Ганнибал говорит: «Билл, пусть Господь поможет тебе!»
А Билл отвечает ему: «Бог никогда не помогал мне. Я все делал сам».
И тут Тимми подошел к нам. Он даже ходил как-то неправильно, Луис. Тимми ходил словно старый-старый дед. Высоко поднимал одну ногу, ставил ее, потом подтягивал к ней другую, шаркая по земле. Так крабы ходят. Его руки свисали, как плети. Когда он подошел ближе, мы увидели красные отметины, пересекающие его лицо по косой линии, словно прыщики или маленькие ожоги. Я понял: это те места, где пули из фашистского пулемета прошили его тело. Удивительно, как ему голову не оторвало.
И от него воняло могилой. Мерзко воняло, как будто он гнил изнутри. Я увидел, как Алан Перинтон рукой закрыл рот и нос. Вонь была просто ужасной. Прямо-таки представлялось, как у него в волосах копошатся могильные черви…

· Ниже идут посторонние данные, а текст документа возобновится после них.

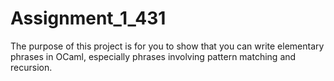# Assignment_1_431

The purpose of this project is for you to show that you can write elementary phrases in
OCaml, especially phrases involving pattern matching and recursion.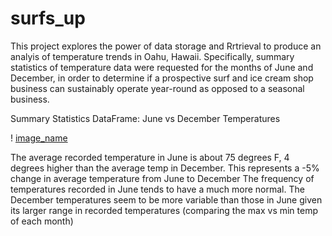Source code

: # surfs_up

This project explores the power of data storage and Rrtrieval to produce an analyis of temperature trends in Oahu, Hawaii. Specifically, summary statistics of temperature data were requested for the months of June and December, in order to determine if a prospective surf and ice cream shop business can sustainably operate year-round as opposed to a seasonal business.

Summary Statistics DataFrame: June vs December Temperatures

! [image_name](Images/June_temps.png)

The average recorded temperature in June is about 75 degrees F, 4 degrees higher than the average temp in December.
This represents a -5% change in average temperature from June to December
The frequency of temperatures recorded in June tends to have a much more normal.
The December temperatures seem to be more variable than those in June given its larger range in recorded temperatures (comparing the max vs min temp of each month)
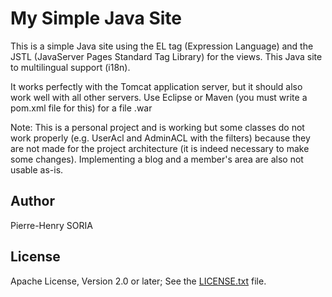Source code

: # My Simple Java Site

This is a simple Java site using the EL tag (Expression Language) and the JSTL (JavaServer Pages Standard Tag Library) for the views.
This Java site to multilingual support (i18n).

It works perfectly with the Tomcat application server, but it should also work well with all other servers.
Use Eclipse or Maven (you must write a pom.xml file for this) for a file .war

Note: This is a personal project and is working but some classes do not work properly (e.g. UserAcl and AdminACL with the filters) because they are not made for the project architecture (it is indeed necessary to make some changes).
Implementing a blog and a member's area are also not usable as-is.


## Author 

Pierre-Henry SORIA


## License

Apache License, Version 2.0 or later; See the [LICENSE.txt](./LICENSE.txt) file.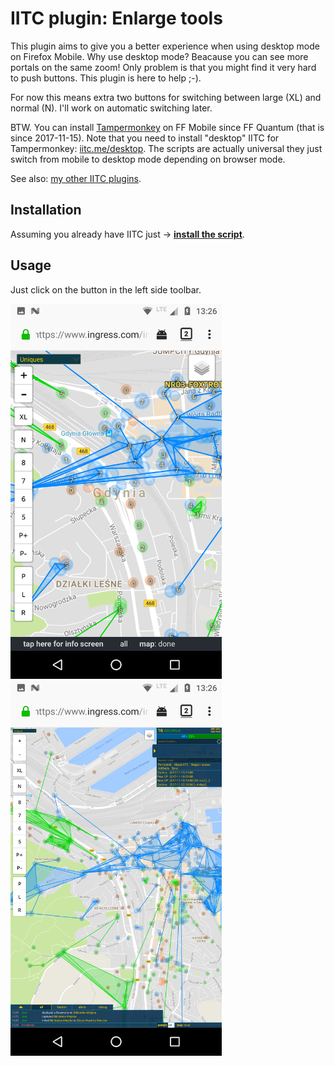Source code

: # IITC plugin: Enlarge tools

This plugin aims to give you a better experience when using desktop mode on Firefox Mobile. Why use desktop mode? Beacause you can see more portals on the same zoom! Only problem is that you might find it very hard to push buttons. This plugin is here to help ;-).

For now this means extra two buttons for switching between large (XL) and normal (N). I'll work on automatic switching later.

BTW. You can install [Tampermonkey](https://addons.mozilla.org/pl/firefox/addon/tampermonkey/) on FF Mobile since FF Quantum (that is since 2017-11-15). Note that you need to install "desktop" IITC for Tampermonkey: [iitc.me/desktop](https://iitc.me/desktop/). The scripts are actually universal they just switch from mobile to desktop mode depending on browser mode.

See also: [my other IITC plugins](https://github.com/search?q=user%3AEccenux+iitc-plugin&type=Repositories).

Installation
------------

Assuming you already have IITC just &rarr; **[install the script](https://github.com/Eccenux/iitc-plugin-enlarge-tools/raw/master/enlarge-tools.user.js)**.

Usage
------------

Just click on the button in the left side toolbar.



<a target="_blank" href="https://raw.githubusercontent.com/Eccenux/iitc-plugin-enlarge-tools/master/screen-mobile.png">
<img height="600" src="https://raw.githubusercontent.com/Eccenux/iitc-plugin-enlarge-tools/master/screen-mobile.png">
</a>
<a target="_blank" href="https://raw.githubusercontent.com/Eccenux/iitc-plugin-enlarge-tools/master/screen-mobile-desktop-xl.png">
<img height="600" src="https://raw.githubusercontent.com/Eccenux/iitc-plugin-enlarge-tools/master/screen-mobile-desktop-xl.png">
</a>
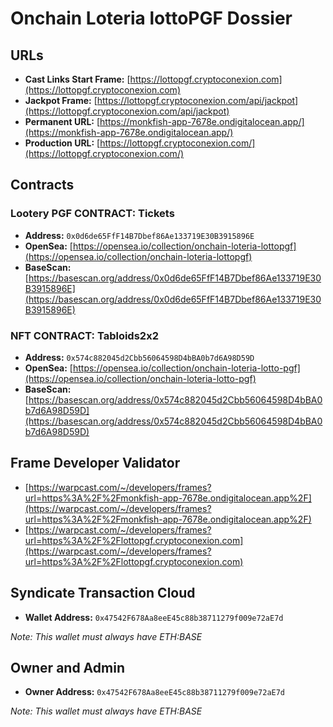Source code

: # Onchain Loteria lottoPGF Dossier

## URLs

- **Cast Links Start Frame:** [https://lottopgf.cryptoconexion.com](https://lottopgf.cryptoconexion.com)
- **Jackpot Frame:** [https://lottopgf.cryptoconexion.com/api/jackpot](https://lottopgf.cryptoconexion.com/api/jackpot)
- **Permanent URL:** [https://monkfish-app-7678e.ondigitalocean.app/](https://monkfish-app-7678e.ondigitalocean.app/)
- **Production URL:** [https://lottopgf.cryptoconexion.com/](https://lottopgf.cryptoconexion.com/)

## Contracts

### Lootery PGF CONTRACT: Tickets

- **Address:** `0x0d6de65FfF14B7Dbef86Ae133719E30B3915896E`
- **OpenSea:** [https://opensea.io/collection/onchain-loteria-lottopgf](https://opensea.io/collection/onchain-loteria-lottopgf)
- **BaseScan:** [https://basescan.org/address/0x0d6de65FfF14B7Dbef86Ae133719E30B3915896E](https://basescan.org/address/0x0d6de65FfF14B7Dbef86Ae133719E30B3915896E)

### NFT CONTRACT: Tabloids2x2

- **Address:** `0x574c882045d2Cbb56064598D4bBA0b7d6A98D59D`
- **OpenSea:** [https://opensea.io/collection/onchain-loteria-lotto-pgf](https://opensea.io/collection/onchain-loteria-lotto-pgf)
- **BaseScan:** [https://basescan.org/address/0x574c882045d2Cbb56064598D4bBA0b7d6A98D59D](https://basescan.org/address/0x574c882045d2Cbb56064598D4bBA0b7d6A98D59D)

## Frame Developer Validator

- [https://warpcast.com/~/developers/frames?url=https%3A%2F%2Fmonkfish-app-7678e.ondigitalocean.app%2F](https://warpcast.com/~/developers/frames?url=https%3A%2F%2Fmonkfish-app-7678e.ondigitalocean.app%2F)
- [https://warpcast.com/~/developers/frames?url=https%3A%2F%2Flottopgf.cryptoconexion.com](https://warpcast.com/~/developers/frames?url=https%3A%2F%2Flottopgf.cryptoconexion.com)

## Syndicate Transaction Cloud

- **Wallet Address:** `0x47542F678Aa8eeE45c88b38711279f009e72aE7d`

*Note: This wallet must always have ETH:BASE*

## Owner and Admin

- **Owner Address:** `0x47542F678Aa8eeE45c88b38711279f009e72aE7d`

*Note: This wallet must always have ETH:BASE*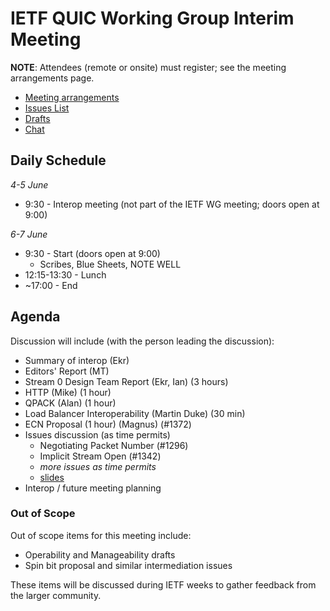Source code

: # IETF QUIC Working Group Interim Meeting

**NOTE**: Attendees (remote or onsite) must register; see the meeting arrangements page.

* [Meeting arrangements](https://github.com/quicwg/wg-materials/blob/master/interim-18-06/arrangements.md)
* [Issues List](https://github.com/quicwg/base-drafts/issues)
* [Drafts](https://github.com/quicwg/base-drafts)
* [Chat](xmpp:quic@jabber.ietf.org?join)

## Daily Schedule

_4-5 June_

* 9:30 - Interop meeting (not part of the IETF WG meeting; doors open at 9:00)

_6-7 June_

* 9:30 - Start (doors open at 9:00)
  * Scribes, Blue Sheets, NOTE WELL
* 12:15-13:30 - Lunch
* ~17:00 - End

## Agenda

Discussion will include (with the person leading the discussion):

* Summary of interop (Ekr)
* Editors' Report (MT)
* Stream 0 Design Team Report (Ekr, Ian) (3 hours)
* HTTP (Mike) (1 hour)
* QPACK (Alan) (1 hour)
* Load Balancer Interoperability (Martin Duke) (30 min)
* ECN Proposal (1 hour) (Magnus) (#1372)
* Issues discussion (as time permits)
  * Negotiating Packet Number (#1296)
  * Implicit Stream Open (#1342)
  * _more issues as time permits_
  * [slides](https://docs.google.com/presentation/d/1VSpqQR941xo80hyNi10RQ6mksSpTjmbG3p9_v0a-CWk/present)
* Interop / future meeting planning

### Out of Scope

Out of scope items for this meeting include:

* Operability and Manageability drafts
* Spin bit proposal and similar intermediation issues

These items will be discussed during IETF weeks to gather feedback from the larger community.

- Хватит, - хрипло сказал Луис. - Я уже достаточно услышал.
- Еще не достаточно, - сказал Джад. Он сказал это серьезно и устало. - Еще не достаточно. На самом деле все было еще страшнее, словами этого не передать. Чтобы это понять, надо было видеть своими глазами. Он был мертв, Луис. Но и живым тоже. И он… он... он многое знал.
- Многое знал? - Луис подался вперед.
- Ага. Он долго смотрел на Алана, ухмыляясь смотрел… так что мы видели его гнилые зубы, а потом он заговорил, очень тихо, приходилось напрягать слух, чтобы хоть что-то услышать. Словно в его глотку засыпали гравий. «Твоя жена, Перинтон, трахается с тем мужиком, который работает с ней в аптеке. Как тебе это? Она кричит, когда кончает. Как тебе это? А?»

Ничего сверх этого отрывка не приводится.